Dates are famously hard to synchronize across services and many applications are not doing so reliably. This can cause clocks to go backwards when they are synchronized. Consider this sequence of events:
On the server:
// Time on server is "2000-01-01 00:00:10"
createTodoItem(title="Times are hard" , updated="2000-01-01 00:00:10")
API is called by integration:
// GET /todo-items?sort-by=updated & updated-after=2000-01-01T00:00:00
[
{ "id" : 42, "title" : "Times are hard" , "updated" : "2000-01-01 00:00:10" }
]
On the server:
// NTP runs to sync the clocks and finds this clock was too fast. So the time moves backwards.
// Time on server is "2000-01-01 00:00:08" (clock has gone backwards 2 seconds)
createTodoItem(title="Clocks can go back", updated="2000-01-01 00:00:08")
API is called by integration:
// GET /todo-items?sort-by=updated & updated-after=2000-01-01T00:00:10
[]
There is no data returned because the last updated date seen is greater than the date that was subsequently inserted.
Solution
We have a few options here.
- Ensure that your clocks don’t go backwards. This is hard, though it has been solved. Make sure to use this approach everywhere you are determining dates for this API.
- Assume that clocks can go backwards and pad your calls, handling duplicate data. i.e. Subtract say 1 minute from the last seen record date when polling for the latest. This is bad for performance, and obviously only handles the clock going backwards by less than 1 minute.

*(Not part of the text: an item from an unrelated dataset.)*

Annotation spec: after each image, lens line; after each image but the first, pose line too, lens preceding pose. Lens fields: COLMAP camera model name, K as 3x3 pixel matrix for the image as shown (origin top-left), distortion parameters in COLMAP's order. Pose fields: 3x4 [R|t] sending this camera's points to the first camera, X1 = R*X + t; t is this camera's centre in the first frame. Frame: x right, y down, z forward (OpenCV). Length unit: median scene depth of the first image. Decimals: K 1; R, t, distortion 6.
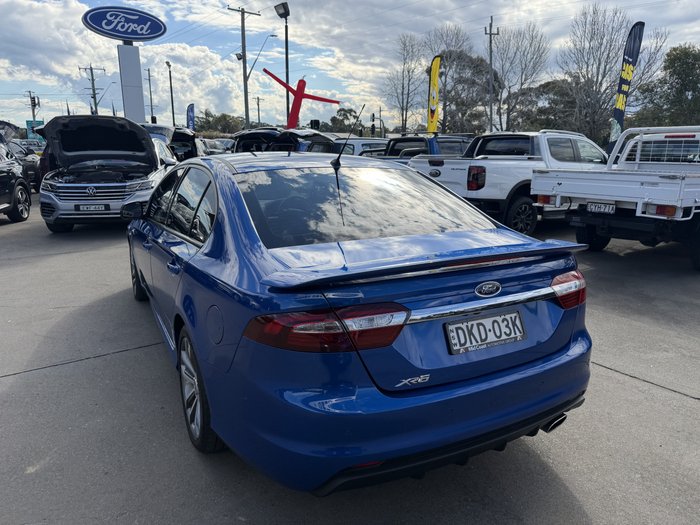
lens RADIAL K [[529.9, 0, 350.0], [0, 529.9, 262.5], [0, 0, 1]] dist [-0.002302, -0.010177]
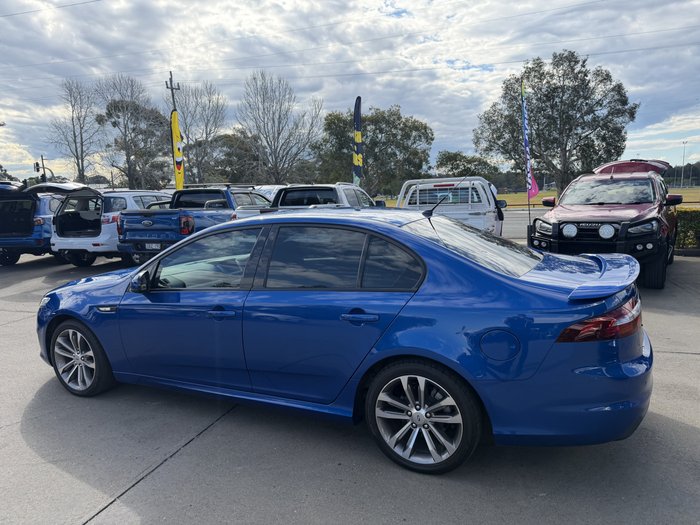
lens RADIAL K [[534.5, 0, 350.0], [0, 534.5, 262.5], [0, 0, 1]] dist [-0.009123, -0.035470]
pose [[0.773845, -0.103952, 0.624786, -0.170898], [0.158542, 0.986828, -0.032178, -0.012135], [-0.613211, 0.123956, 0.780132, 0.028757]]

Option 1 is the only real choice but our problem is still not solved. Read on.
Transactional visibility
We now have an API that allows compound sorting on updated and id, with accurate clocks that never go backwards. We can still run into issues when polling for the latest records.
beginTx1();
createTodoItem(title="TodoItem transaction 1", updated="2000-01-01 00:00:01")
beginTx2()
createTodoItem(title="TodoItem transaction 2", updated="2000-01-01 00:00:02")
commitTx2()
//API call here
commitTx1()
If we have 2 parallel transactions adding TodoItems we probably don’t by default have any guarantee that they will commit in order. This means if the integration polls the api after tx2 commits but before tx1 commits (assuming read-committed or above) only the 2nd TodoItem will be returned.
// GET /todo-items?sort-by=updated
[
{ "id" : 2, "title" : "TodoItem transaction 2" , "updated" : "2000-01-01 00:00:02" }
]
The next poll will want data AFTER "id" : 2 and will never see "id" : 1
Solution
Strictly order inserts so that the insert of item 2 cannot complete before item 1 either commits or does a rollback. Possibly by using a single thread or locking the table on write.
Summary
In summary if we want to use date filtering to synchronize our data to a third party all we have to do is:
- Support compound sorting and filtering
- Use dates that never go backwards
- Only allow 1 write at a time to our database to serialize all events
- Get all of the above correct for the entire lifetime of the application.
Hopefully now you are persuaded that using date filtering on a REST api for syncing data is a bad idea.
Closing Thoughts
An API that you have designed for retrieving a users data to be presented to a web app, mobile app or thick client is a poor API for data synchronization. Do yourself and your users a favour and write a sync api.